» Saved data entries
------------

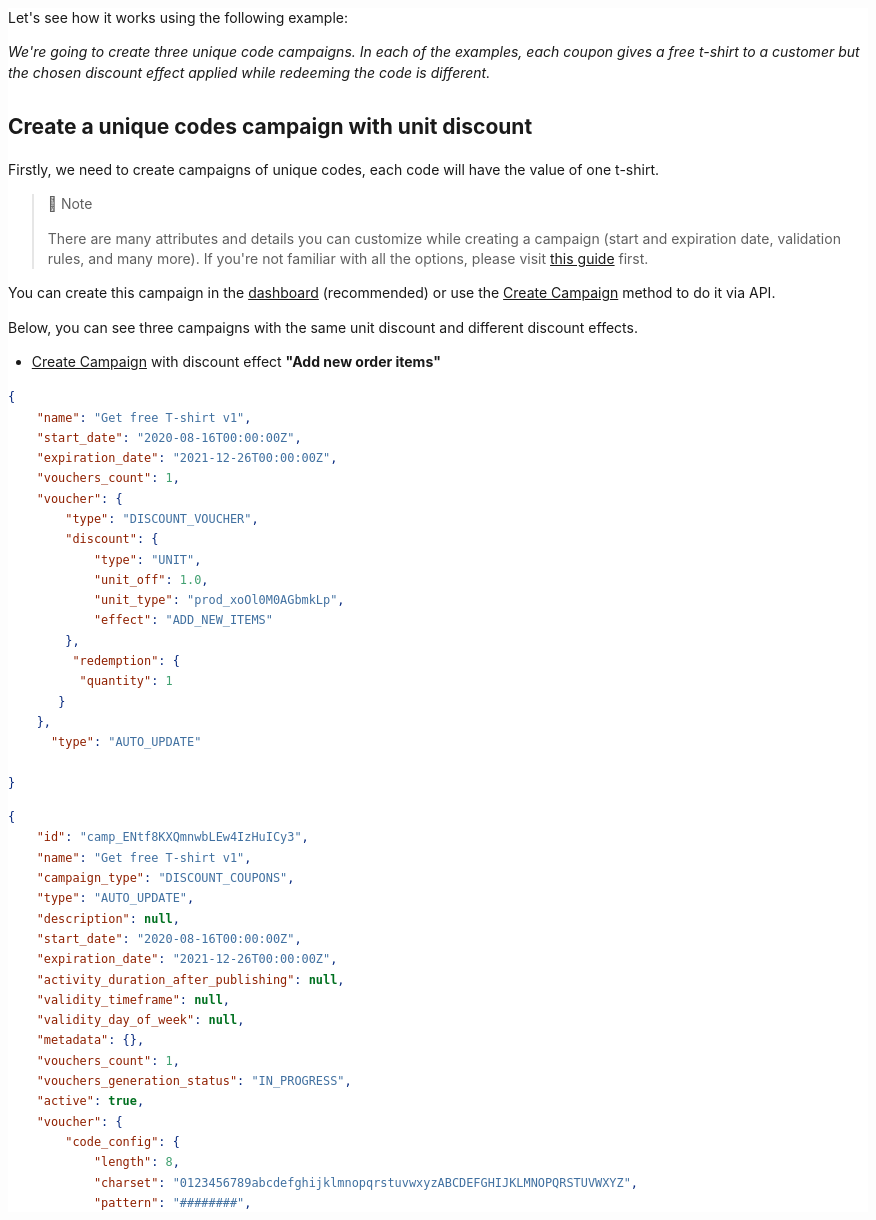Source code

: Let's see how it works using the following example:

*We're going to create three unique code campaigns. In each of the examples, each coupon gives a free t-shirt to a customer but the chosen discount effect applied while redeeming the code is different.* 

## Create a unique codes campaign with unit discount

Firstly, we need to create campaigns of unique codes, each code will have the value of one t-shirt.

> 📘 Note
>
> There are many attributes and details you can customize while creating a campaign (start and expiration date, validation rules, and many more). If you're not familiar with all the options, please visit [this guide](https://support.voucherify.io/article/46-bulk-unique-codes-campaign) first.

You can create this campaign in the [dashboard](https://support.voucherify.io/article/46-bulk-unique-codes-campaign) (recommended) or use the [Create Campaign](ref:create-campaign) method to do it via API. 

Below, you can see three campaigns with the same unit discount and different discount effects.

- [Create Campaign](ref:create-campaign) with discount effect **"Add new order items"** 

```json POST Create campaign
{
    "name": "Get free T-shirt v1",
    "start_date": "2020-08-16T00:00:00Z",
  	"expiration_date": "2021-12-26T00:00:00Z",
  	"vouchers_count": 1,
    "voucher": {
        "type": "DISCOUNT_VOUCHER",
        "discount": {
            "type": "UNIT",
            "unit_off": 1.0,
            "unit_type": "prod_xoOl0M0AGbmkLp",
            "effect": "ADD_NEW_ITEMS"
        },
         "redemption": {
          "quantity": 1
       }
    },
      "type": "AUTO_UPDATE"

}
```
```json 200 OK
{
    "id": "camp_ENtf8KXQmnwbLEw4IzHuICy3",
    "name": "Get free T-shirt v1",
    "campaign_type": "DISCOUNT_COUPONS",
    "type": "AUTO_UPDATE",
    "description": null,
    "start_date": "2020-08-16T00:00:00Z",
    "expiration_date": "2021-12-26T00:00:00Z",
    "activity_duration_after_publishing": null,
    "validity_timeframe": null,
    "validity_day_of_week": null,
    "metadata": {},
    "vouchers_count": 1,
    "vouchers_generation_status": "IN_PROGRESS",
    "active": true,
    "voucher": {
        "code_config": {
            "length": 8,
            "charset": "0123456789abcdefghijklmnopqrstuvwxyzABCDEFGHIJKLMNOPQRSTUVWXYZ",
            "pattern": "########",
```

------------

» TASK DETAILS
Scan the records for lines that hold "bulk", and reproduce each one you find.

» TASK OUTPUT
> There are many attributes and details you can customize while creating a campaign (start and expiration date, validation rules, and many more). If you're not familiar with all the options, please visit [this guide](https://support.voucherify.io/article/46-bulk-unique-codes-campaign) first.
You can create this campaign in the [dashboard](https://support.voucherify.io/article/46-bulk-unique-codes-campaign) (recommended) or use the [Create Campaign](ref:create-campaign) method to do it via API. 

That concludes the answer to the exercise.